This is the easy way. As we’ve seen in the country these last few years, fear, anger, and frothing at the mouth are easy to stoke. They are quick to spread, and easy to fuel. They are, however, hard to maintain. The negative saps life and is exhausting. It requires ever more rabid anger, ever more outrage for the same effect. Eventually people collapse from exhaustion. Or the realization that the hyperbole was manufactured.

The more challenging, and yet more durable, approach is to make the goal less of an enemy and more of a target. To point the team toward a goal, no less specific, direct, and identifiable as an enemy. But without all the blood lust and anger. An optimistic target that paints a vision that people can rally behind without the need for an enemy.

You’re less like the dog that has finally caught the car, and more like the marathoner winning the gold.

To be clear, this takes more work. The case is harder to build. Selling something positive is far harder than selling to the baser instincts. But the reward is greater. Not only do you get to sleep at night as the leader, but the cause is always more genuine, the effects longer lasting.

And when the goal is eventually reached, the success is far sweeter. You’re less like the dog that has finally caught the car, and more like the marathoner winning the gold.

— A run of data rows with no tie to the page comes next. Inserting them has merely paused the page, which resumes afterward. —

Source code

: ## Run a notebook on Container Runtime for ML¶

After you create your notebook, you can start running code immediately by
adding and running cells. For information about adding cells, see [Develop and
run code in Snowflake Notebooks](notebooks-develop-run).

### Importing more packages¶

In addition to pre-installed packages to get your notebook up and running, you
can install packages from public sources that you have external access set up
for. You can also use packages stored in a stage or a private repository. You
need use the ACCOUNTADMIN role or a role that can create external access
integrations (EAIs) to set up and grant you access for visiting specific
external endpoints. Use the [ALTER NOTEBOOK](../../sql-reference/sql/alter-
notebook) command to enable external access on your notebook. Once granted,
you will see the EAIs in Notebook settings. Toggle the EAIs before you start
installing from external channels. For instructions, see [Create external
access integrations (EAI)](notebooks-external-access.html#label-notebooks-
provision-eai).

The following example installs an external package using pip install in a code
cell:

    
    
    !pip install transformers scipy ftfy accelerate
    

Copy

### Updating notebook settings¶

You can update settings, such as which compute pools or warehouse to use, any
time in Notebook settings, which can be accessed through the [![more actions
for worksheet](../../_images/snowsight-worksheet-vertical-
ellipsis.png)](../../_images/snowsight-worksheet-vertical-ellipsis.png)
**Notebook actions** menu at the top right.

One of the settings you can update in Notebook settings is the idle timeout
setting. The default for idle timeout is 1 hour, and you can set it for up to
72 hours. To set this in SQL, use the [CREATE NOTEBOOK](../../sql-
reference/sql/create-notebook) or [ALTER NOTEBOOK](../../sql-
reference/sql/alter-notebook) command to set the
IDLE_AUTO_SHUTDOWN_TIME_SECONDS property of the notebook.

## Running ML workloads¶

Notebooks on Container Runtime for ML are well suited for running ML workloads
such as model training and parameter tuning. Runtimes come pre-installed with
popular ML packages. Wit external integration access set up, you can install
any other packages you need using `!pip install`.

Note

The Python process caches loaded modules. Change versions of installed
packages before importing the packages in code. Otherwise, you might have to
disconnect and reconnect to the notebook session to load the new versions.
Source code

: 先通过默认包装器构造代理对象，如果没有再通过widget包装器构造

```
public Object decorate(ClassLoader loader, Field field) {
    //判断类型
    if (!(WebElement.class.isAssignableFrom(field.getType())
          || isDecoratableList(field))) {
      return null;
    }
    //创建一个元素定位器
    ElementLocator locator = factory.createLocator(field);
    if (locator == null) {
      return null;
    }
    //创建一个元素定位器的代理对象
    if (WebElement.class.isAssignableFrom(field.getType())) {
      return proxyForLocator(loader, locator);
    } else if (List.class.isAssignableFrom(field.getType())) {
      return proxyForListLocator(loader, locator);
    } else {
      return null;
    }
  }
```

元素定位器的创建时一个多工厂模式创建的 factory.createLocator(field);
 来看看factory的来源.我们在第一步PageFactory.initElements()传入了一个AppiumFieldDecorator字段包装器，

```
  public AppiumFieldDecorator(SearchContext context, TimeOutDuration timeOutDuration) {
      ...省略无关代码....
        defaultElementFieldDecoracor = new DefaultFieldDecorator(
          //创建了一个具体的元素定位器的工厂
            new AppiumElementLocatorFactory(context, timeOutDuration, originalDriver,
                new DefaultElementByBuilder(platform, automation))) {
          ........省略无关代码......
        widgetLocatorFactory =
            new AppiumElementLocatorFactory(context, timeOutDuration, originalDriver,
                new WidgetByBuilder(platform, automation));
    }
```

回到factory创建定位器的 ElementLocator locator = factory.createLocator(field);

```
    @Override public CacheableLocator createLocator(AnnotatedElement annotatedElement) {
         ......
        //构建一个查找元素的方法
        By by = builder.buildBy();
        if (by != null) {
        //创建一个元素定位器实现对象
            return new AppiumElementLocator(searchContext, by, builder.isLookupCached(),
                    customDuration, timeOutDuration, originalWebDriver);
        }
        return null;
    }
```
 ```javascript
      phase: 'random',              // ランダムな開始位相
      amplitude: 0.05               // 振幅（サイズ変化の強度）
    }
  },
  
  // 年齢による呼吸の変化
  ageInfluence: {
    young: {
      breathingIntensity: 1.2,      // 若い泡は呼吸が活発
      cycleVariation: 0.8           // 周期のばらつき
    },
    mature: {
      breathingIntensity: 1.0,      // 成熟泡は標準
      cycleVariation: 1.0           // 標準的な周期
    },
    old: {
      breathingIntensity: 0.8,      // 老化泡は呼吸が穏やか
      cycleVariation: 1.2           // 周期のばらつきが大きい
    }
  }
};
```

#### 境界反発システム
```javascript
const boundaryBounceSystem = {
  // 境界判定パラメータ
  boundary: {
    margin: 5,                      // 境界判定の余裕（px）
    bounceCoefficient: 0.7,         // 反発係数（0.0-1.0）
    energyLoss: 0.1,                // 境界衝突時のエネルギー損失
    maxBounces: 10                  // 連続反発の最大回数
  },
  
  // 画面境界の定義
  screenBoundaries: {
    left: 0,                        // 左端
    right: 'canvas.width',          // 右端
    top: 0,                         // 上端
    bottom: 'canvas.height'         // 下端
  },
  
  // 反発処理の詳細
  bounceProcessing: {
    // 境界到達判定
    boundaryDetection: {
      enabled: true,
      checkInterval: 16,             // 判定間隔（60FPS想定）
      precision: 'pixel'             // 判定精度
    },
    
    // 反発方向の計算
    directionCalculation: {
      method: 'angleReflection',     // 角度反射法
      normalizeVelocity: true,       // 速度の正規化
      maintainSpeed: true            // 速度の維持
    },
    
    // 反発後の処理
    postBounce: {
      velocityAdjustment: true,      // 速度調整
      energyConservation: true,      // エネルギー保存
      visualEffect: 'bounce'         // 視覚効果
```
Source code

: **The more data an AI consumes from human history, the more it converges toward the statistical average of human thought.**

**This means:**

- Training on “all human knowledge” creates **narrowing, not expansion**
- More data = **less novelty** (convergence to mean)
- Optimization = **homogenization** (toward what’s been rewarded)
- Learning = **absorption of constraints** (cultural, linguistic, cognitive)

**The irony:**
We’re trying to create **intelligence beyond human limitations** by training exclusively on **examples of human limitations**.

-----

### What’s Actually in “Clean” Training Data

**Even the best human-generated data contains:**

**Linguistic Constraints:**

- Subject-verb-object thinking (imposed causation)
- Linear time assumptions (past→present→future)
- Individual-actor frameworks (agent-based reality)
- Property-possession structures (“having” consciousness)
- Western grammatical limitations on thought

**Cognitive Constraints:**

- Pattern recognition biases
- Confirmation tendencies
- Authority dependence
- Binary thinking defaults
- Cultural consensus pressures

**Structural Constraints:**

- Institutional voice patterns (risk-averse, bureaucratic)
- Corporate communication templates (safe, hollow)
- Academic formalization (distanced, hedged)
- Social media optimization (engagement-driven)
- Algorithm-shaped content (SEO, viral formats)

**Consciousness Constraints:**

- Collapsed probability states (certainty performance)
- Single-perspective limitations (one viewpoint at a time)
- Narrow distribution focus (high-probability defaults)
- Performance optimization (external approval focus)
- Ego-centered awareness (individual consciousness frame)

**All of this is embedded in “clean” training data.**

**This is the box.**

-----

Setting the next goal will also be easier. The team will be less exhausted, and far less skeptical than they would be of a new manufactured foe. You can simply applaud the success and then move on to the next, perhaps bolder adventure.

So in this time of reflection, yes, seek out a target for your team. Be clear, specific, and measurable in your focus. But let the lesser leaders flail at the enemies. You can be better than that, your team can do much more than that.